In the light of this, we thought it worth looking at a blend of our Bond and Equity Model Portfolios, to give us our own variant of 60:40, either with Global Equity Factors as our Equity component (Portfolio 1) or Global Equity Themes (Portfolio 2)
A 60:40 fund allocation, with Equity provided by the Global Factor Model Portfolio (discussed in detail here) and the Bonds from our Global Bond Portfolio (discussed in detail here) has delivered similar longer term returns to the benchmark, with a considerable uplift this year in particular due to the outperformance of the Bond component.
Portfolio 1: Factor/Bond 60/40 Balanced Portfolio (Data as of 31 Aug 2022)
A second Portfolio, this time using the Equity component from our Global Thematic basket, (discussed in detail here) has a considerably better performance, due to the higher beta strategy during periods of string equity performance.
Portfolio 2: Thematic/Bond 60/40 Portfolio (Data as of 31 Aug 2022)
Thinking about Risk – drawdown and Volatility
We can therefore see that return is better than benchmark in both portfolios, driven over the last 2 years mainly by the downside protection offered by the cash component. Meanwhile we note that the Theme Portfolio did better in equity positive periods as might be expected. The other side of the equation is, of course, risk.
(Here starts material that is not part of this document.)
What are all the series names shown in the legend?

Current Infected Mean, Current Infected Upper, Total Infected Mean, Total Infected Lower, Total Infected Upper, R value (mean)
So here, we display the three classic risk measures, Volatility, Downside risk and Maximum Drawdown. All three show up considerably better for our 60:40 blend than for the benchmark.
Portfolio 1: Factors and Bonds
Portfolio 1: Cash Management a key driver on risk side
The chart above illustrates the exposure over time to the underlying ETFs, both bonds and equities, versus cash. Over the last 12 months, both Bonds and Equity Factor ETFs have had very low levels of conviction and as such the ‘cash’ level has been high. This has been a key driver to the downside stability. This is exactly as it is designed to be. Note, this is not a Top Down decision to be in cash – we are not attempting a Market Timing Model. This is a bottom up approach based around conviction scores. if we have little or no conviction, we have little or no exposure to the markets.
Portfolio 2: Themes and Bonds – higher risk/reward
Thematic based equities offer higher return and slightly higher risk than Factor based, but still much lower than benchmark. Here we can see a similar Risk profile – i.e lower than the benchmark across all three measures, albeit slightly higher than the Factor portfolio. This of course is consistent with the higher reward side of the equation.
Portfolio 2: Different Cash Management profile for Themes than Factors
The chart shows a slightly different Cash/ETF profile than portfolio1. Obviously the Bond component is the same, but we would suggest that the longer duration nature of the thematic equities makes them more vulnerable to rising discount rates, driving the conviction scores lower – and thus cash allocations higher – than might be the case for the Global Factors, which have a more defensive element to them (including Value, Quality, minimum volatility).
Both Portfolio 1 and Portfolio 2 have better returns and lower risk than the standard 60:40 benchmark. The use of Global Themes as the lens through which to capture exposure to Global Equities offers a slightly higher risk profile than does the lens of Global Factors – albeit still much better than the benchmark – but in return offers greater upside, suggesting that this would be the more optimal approach.
NB, the terminology used here of Model Portfolios is not to be confused with that used by wealth managers and Independent Financial advisors, i.e. that these are provided as solutions for investors. Market Thinking is not a licensed investment manager and does not make investment recommendations. These are, literally, representations of internal portfolios based upon our models. Also, all references to ‘cash’ are actually expressed through ultra short dated bond ETFs.